● **PAGE EXTRACT**:
+===+
Certainly, that’s the impression one gets from the mixture of sweet joy  and bitter melancholy that push and pull the eight tracks here. The album starts with the simple sound of a guitar being plucked, the key shifting up  with optimism and then plunging back down as ‘Music Again’ begins in earnest at a funereal pace – so slow it actually reverses at one point. Cracknell’s voice pings from left to right, subject to more processing as the track continues, swaddled in clouds of harmonies.

‘Pond House’ is similarly adorned with Cracknell singing a single line (“Here it comes again”) over a Scritti Politti-style skank, the sound of seagulls evoking happy summer memories while wiry electronics and Mellotron-esque textures duck and weave their way around the soundscape. ‘Fonteyn’, meanwhile, starts with two plaintive Rhodes chords not a million miles away from the atmospherics of DJ Shadow’s ‘Endtroducing…..’, its phasing, off-kilter backbeat and slow-motion house peppered with vocal fragments. It manages to be simple and upbeat but there’s still a hint of sadness as a field recording of birdsong brings it to a close.
+===+
● **LISTED ENTRIES**:
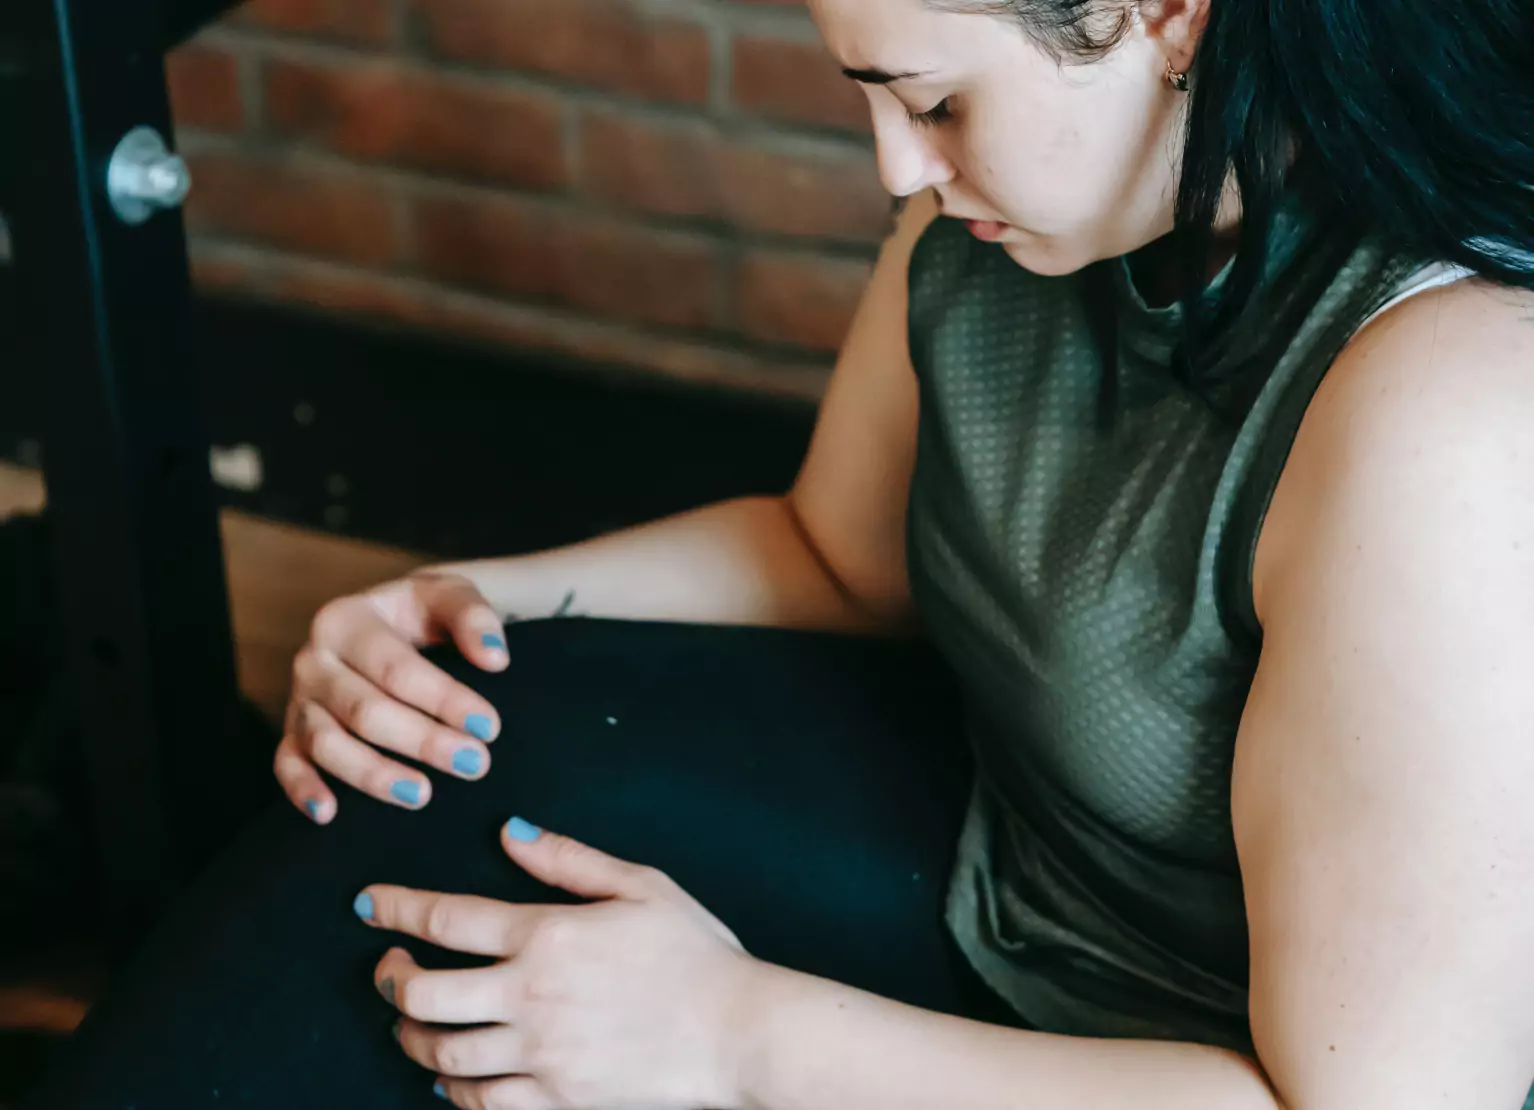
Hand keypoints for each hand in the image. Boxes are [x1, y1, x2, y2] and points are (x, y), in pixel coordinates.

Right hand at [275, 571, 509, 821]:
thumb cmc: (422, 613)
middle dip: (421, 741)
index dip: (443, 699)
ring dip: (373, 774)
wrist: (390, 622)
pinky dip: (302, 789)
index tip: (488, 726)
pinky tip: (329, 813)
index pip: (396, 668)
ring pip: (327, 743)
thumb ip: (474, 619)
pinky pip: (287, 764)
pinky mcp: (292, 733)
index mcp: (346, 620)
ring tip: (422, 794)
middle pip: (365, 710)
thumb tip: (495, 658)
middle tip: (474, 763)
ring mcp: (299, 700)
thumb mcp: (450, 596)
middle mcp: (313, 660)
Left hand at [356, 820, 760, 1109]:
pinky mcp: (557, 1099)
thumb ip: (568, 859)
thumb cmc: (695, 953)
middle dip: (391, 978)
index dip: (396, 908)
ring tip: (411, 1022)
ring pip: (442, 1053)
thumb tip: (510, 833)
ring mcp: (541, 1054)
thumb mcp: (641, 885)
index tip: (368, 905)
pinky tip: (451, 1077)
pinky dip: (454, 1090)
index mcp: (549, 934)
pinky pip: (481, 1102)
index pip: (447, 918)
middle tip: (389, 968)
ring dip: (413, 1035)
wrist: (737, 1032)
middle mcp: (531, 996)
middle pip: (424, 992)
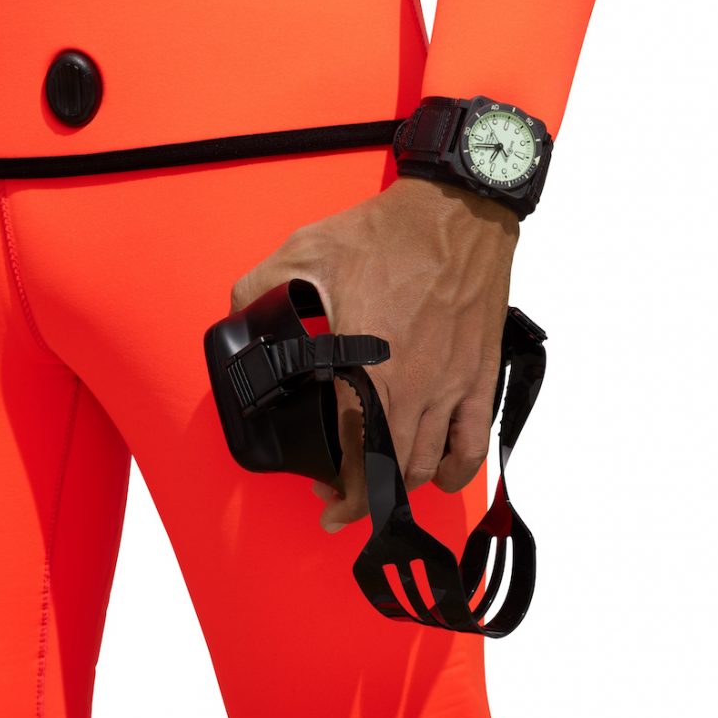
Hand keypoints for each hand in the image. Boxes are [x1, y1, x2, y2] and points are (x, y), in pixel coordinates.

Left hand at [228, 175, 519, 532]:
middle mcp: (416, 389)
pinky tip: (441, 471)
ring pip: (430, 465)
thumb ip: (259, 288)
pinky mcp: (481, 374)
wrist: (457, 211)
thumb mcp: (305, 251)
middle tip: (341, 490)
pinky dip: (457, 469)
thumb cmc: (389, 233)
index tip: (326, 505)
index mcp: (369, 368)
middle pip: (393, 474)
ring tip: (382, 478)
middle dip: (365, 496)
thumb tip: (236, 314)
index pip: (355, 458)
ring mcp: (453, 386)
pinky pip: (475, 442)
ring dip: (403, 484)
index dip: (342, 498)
+===+
● **PROBLEMS TO SOLVE**:
#1 In the album review, what single line does Cracknell sing on 'Pond House'?
#2 Carry on the album review from the point where its text stops.
The lines play no part in the work here.

● **ANSWERS BY TASK**:
#1 "Here it comes again"

#2
The instrumental ‘Little K’ follows next, centred around a looping riff that’s half John Cage, half Spiritualized. There are quietly muttered spoken word snippets, and more Cracknell vocal phrasings – rather than actual words – adding an ethereal layer and heart-tugging emotion to the mix.

Another instrumental, ‘Blue Kite’, is woozy and disorientating, a sort of sonic bridge to ‘I Remember It Well’, which has affectionate family squabbles playing in the background as saxophone and guitar pick out simple melodies. ‘Penlop’ sees the band return to a Scritti-style electronic reggae jaunt, light and gloriously breezy – at least until Cracknell’s looping refrain of “I really loved you / But I loved to shun you” lends it some darker relief as it moves towards a climax of epic-sounding chords.

The album’s closer, ‘Broad River’, is a moment of both simplicity and impact, a lilting piano and a final vocal edit – “A love like this again!” – adding the last pieces to the puzzle, as florid strings take on the mellow glow of an all-too-fleeting sunset.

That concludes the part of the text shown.